One of my favorite things about the summer is enjoying the beautiful outdoors, especially beaches! I was so surprised when I moved to Chicago to find that there are beaches in the city, and that they are really nice. On really hot days, it is great to be able to cool off in the water, or relax by the beach. Early mornings on the beach are so peaceful and quiet, and a great time to do an outdoor workout!


Here are some ideas of moves to do on the beach for a workout. You could either do this as intervals and do each move for 30-45 seconds, or you could do a set number of each move (try for 16 of each).


Be prepared to get sandy and become one with the waves!


The "around the world" squat and lunge series after the high knees can be done with a few variations, and I tried to show a few of these. You can come back to a squat before the lunge if you want, and if you don't want to jump after each side, you can just stand up or rise to your toes. You can do whatever feels most natural with your arms. If you are doing this at home or in a gym, you could add a set of weights.


This alternating lunge with a knee to chest and spinal twist is a great way to take a scenic "long walk on the beach" while also getting in a workout!


Try to keep your lifting leg as straight as possible, and use strength and balance rather than momentum. If you find it unstable to lift the leg straight from the curtsy lunge, you can gently tap the toe in between moves, as I show at the end of the video.
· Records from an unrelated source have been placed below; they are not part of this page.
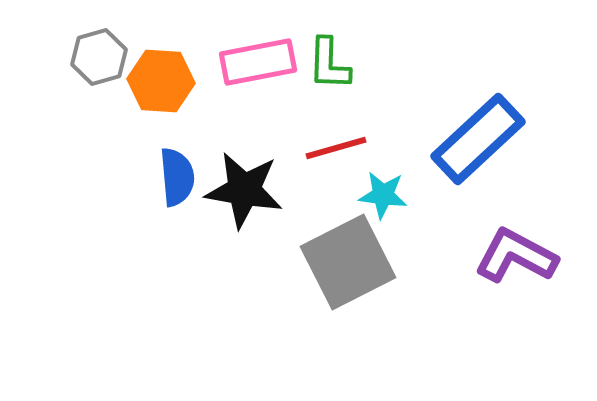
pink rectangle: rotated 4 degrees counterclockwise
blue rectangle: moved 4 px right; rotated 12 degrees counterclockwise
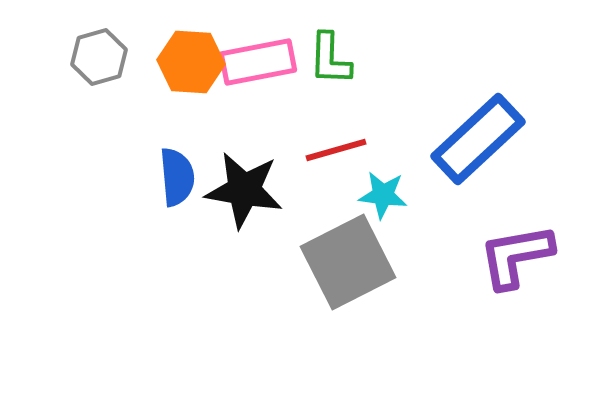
green L-shape: moved 1 px right, 5 px up
orange hexagon: moved 30 px right, 19 px up
red line: moved 2 px down
purple L-shape: rotated 38 degrees counterclockwise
The bright sun makes it difficult to tell which leg I am tapping in the plank to down dog ankle taps - bring your arm to your opposite ankle! Keep your core engaged and avoid arching your back during all these moves. For the move involving drawing your knee into your chest, first take it across towards the opposite elbow, then to the same side elbow. In the side plank at the end, you can lower down to your forearms for more stability.


I had to do crab walks on the beach of course! For the tricep push ups, keep your elbows pointed back behind you and close to your torso. For a modification, you can sit down, but keep your weight shifted back into your hands.

Then run into the water to cool off and enjoy the beauty of nature!